Our soul waits for the Lord;

       he is our help and shield.

Our heart is glad in him,

       because we trust in his holy

              name.

Let your steadfast love, O Lord,

              be upon us,

       even as we hope in you. Psalm 33:202-22.

 

In these beautiful lines we see that our relationship to God is not only one of fear in the sense of awe but also one of trust and hope. We trust God, and we hope in God. We also learn that God relates to us in what this Psalm calls “steadfast love.” God loves us, and God’s love is steadfast. It never falters. It never fails. Our souls are at peace and we are fulfilled as human beings when we live in awe of God, in trust of God, and in hope in God. That, after all, is essentially the core message of the entire Bible, or at least most of it. We find it expresses concisely and beautifully in these lines from Psalm 33. Thanks be to God!



[1] The Lord here, typed in small caps like that, represents the sacred name of God usually transliterated as Yahweh.
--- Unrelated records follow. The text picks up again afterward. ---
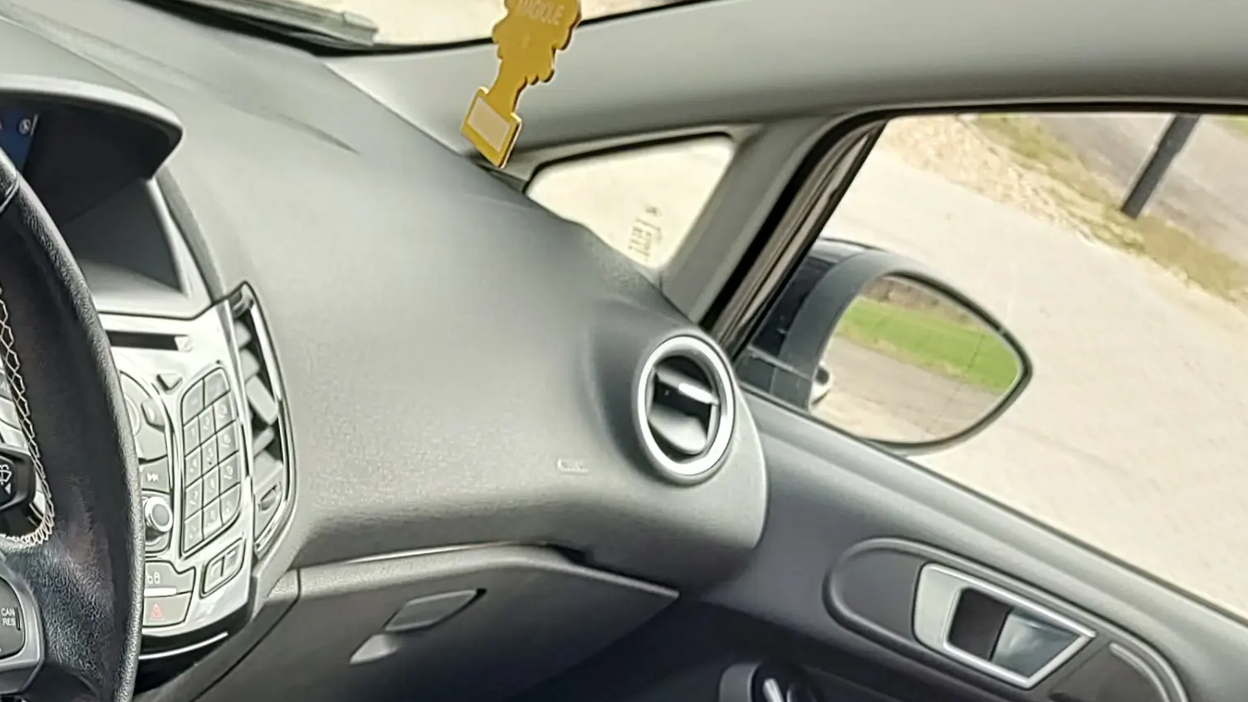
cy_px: 965
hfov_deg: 30.6
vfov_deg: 17.4
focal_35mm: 64
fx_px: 2118
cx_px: 19
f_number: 1.8
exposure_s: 1/136
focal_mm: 5.56
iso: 100
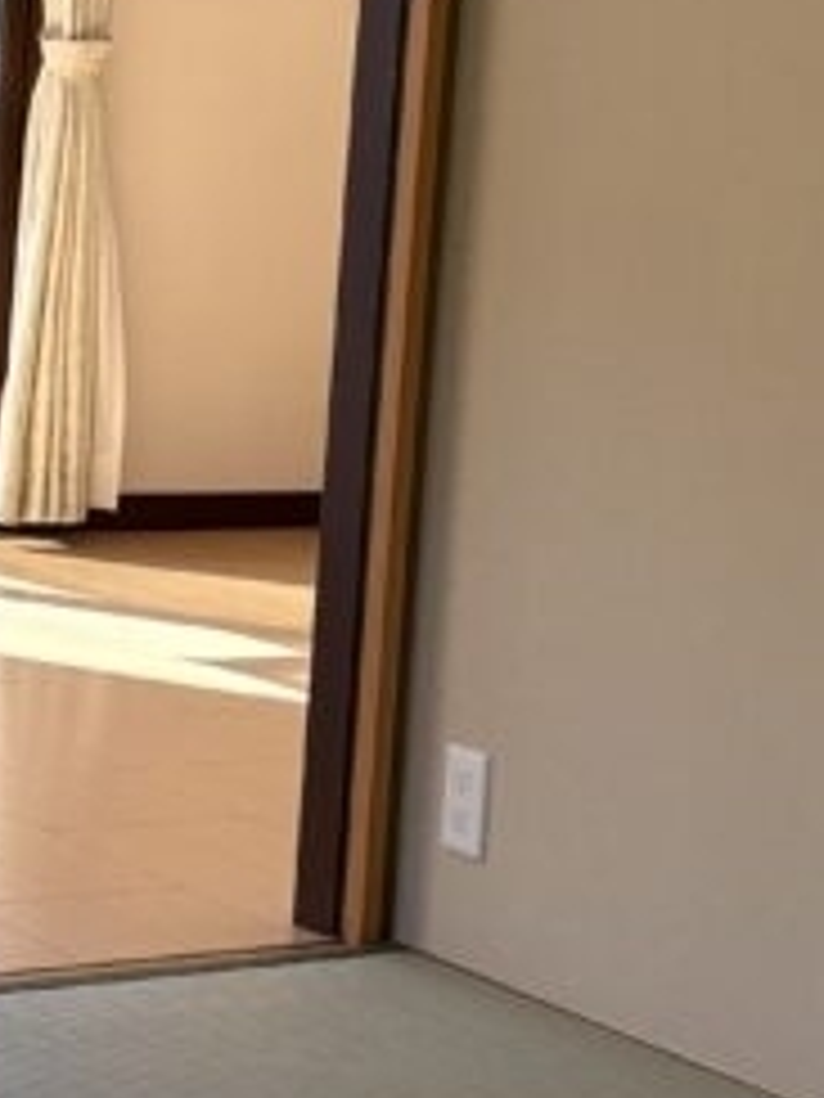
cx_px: 5
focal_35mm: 109
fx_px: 3460
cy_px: 364
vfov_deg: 18.0
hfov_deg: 13.4
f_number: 1.6
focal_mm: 5.96
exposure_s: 1/229
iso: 80
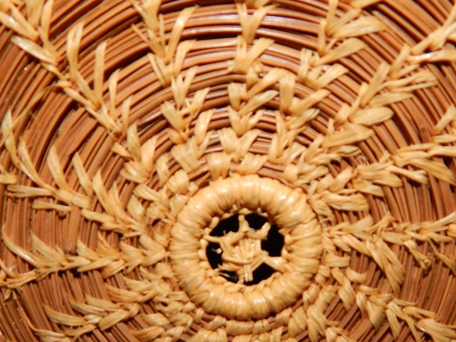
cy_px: 291
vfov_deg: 26.8
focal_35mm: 53
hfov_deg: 36.2
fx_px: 698
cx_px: 226
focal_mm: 5.1
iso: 200
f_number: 6.3
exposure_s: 1/30
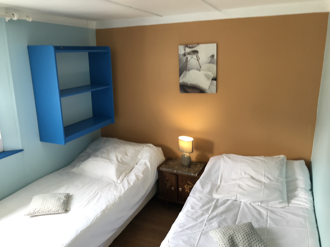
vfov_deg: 49.7
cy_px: 124
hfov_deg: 63.4
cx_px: 165
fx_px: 267
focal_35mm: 28
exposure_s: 1/50
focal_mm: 3.99
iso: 25
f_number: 1.8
I will treat it as a synonym for God, which it more or less is, without bothering with whether or not Yahweh and God are exactly the same in this Psalm or elsewhere in Hebrew scripture. I’ll just say this: Originally in Hebrew thinking Yahweh was the people’s war god. In the sixth century BCE Hebrew theology evolved to the point of understanding Yahweh as the one universal God of all people. It most certainly does not mean Jesus. Nothing in the Hebrew Bible means Jesus.